### WHAT TO DO
Your output should be each line from the material below that has the word "root".

### SOURCE RECORDS
════════════════════

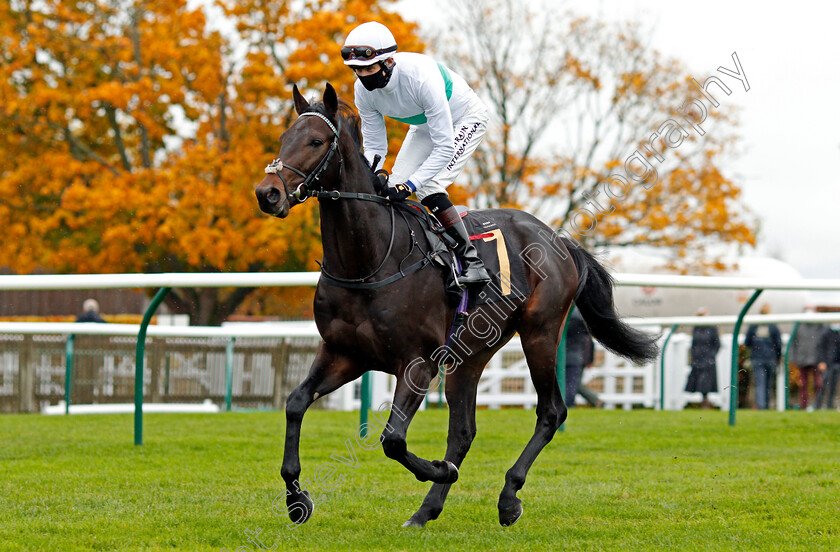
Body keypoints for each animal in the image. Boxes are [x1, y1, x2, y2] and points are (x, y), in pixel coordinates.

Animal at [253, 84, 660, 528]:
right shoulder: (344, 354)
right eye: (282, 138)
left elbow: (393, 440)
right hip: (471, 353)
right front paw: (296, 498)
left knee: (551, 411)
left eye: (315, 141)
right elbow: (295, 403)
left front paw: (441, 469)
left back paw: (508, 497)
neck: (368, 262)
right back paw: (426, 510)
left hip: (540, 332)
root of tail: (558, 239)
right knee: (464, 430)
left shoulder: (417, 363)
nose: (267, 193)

════════════════════

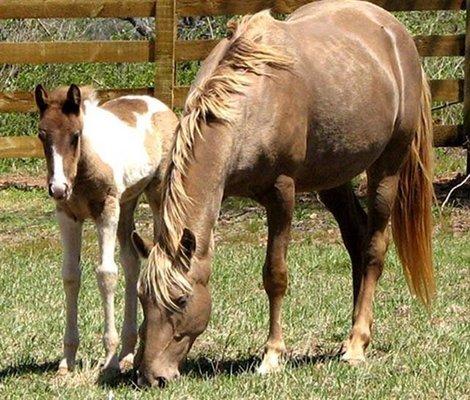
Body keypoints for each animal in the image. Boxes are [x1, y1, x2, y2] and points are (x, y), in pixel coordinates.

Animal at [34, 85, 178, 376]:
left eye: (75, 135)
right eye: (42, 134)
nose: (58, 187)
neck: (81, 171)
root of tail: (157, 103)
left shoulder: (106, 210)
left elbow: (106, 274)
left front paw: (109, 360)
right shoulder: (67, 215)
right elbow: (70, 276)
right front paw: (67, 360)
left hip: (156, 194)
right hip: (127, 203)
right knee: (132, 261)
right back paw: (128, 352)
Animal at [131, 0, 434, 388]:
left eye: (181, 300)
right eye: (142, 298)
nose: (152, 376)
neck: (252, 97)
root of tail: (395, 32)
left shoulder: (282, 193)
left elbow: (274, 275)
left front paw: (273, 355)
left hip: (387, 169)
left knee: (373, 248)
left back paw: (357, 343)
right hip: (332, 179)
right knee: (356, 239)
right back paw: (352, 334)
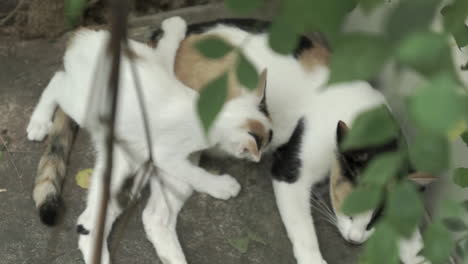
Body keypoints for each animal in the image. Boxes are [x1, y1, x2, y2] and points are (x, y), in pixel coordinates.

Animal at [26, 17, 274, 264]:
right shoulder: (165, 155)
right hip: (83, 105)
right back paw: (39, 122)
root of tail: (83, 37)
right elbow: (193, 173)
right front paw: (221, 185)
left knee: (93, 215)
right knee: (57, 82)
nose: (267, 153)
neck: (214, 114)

════════════════════

### TASK RESPONSE
root of tail: (558, 239)
root of tail: (157, 103)
root of tail: (395, 32)
root of tail: (83, 37)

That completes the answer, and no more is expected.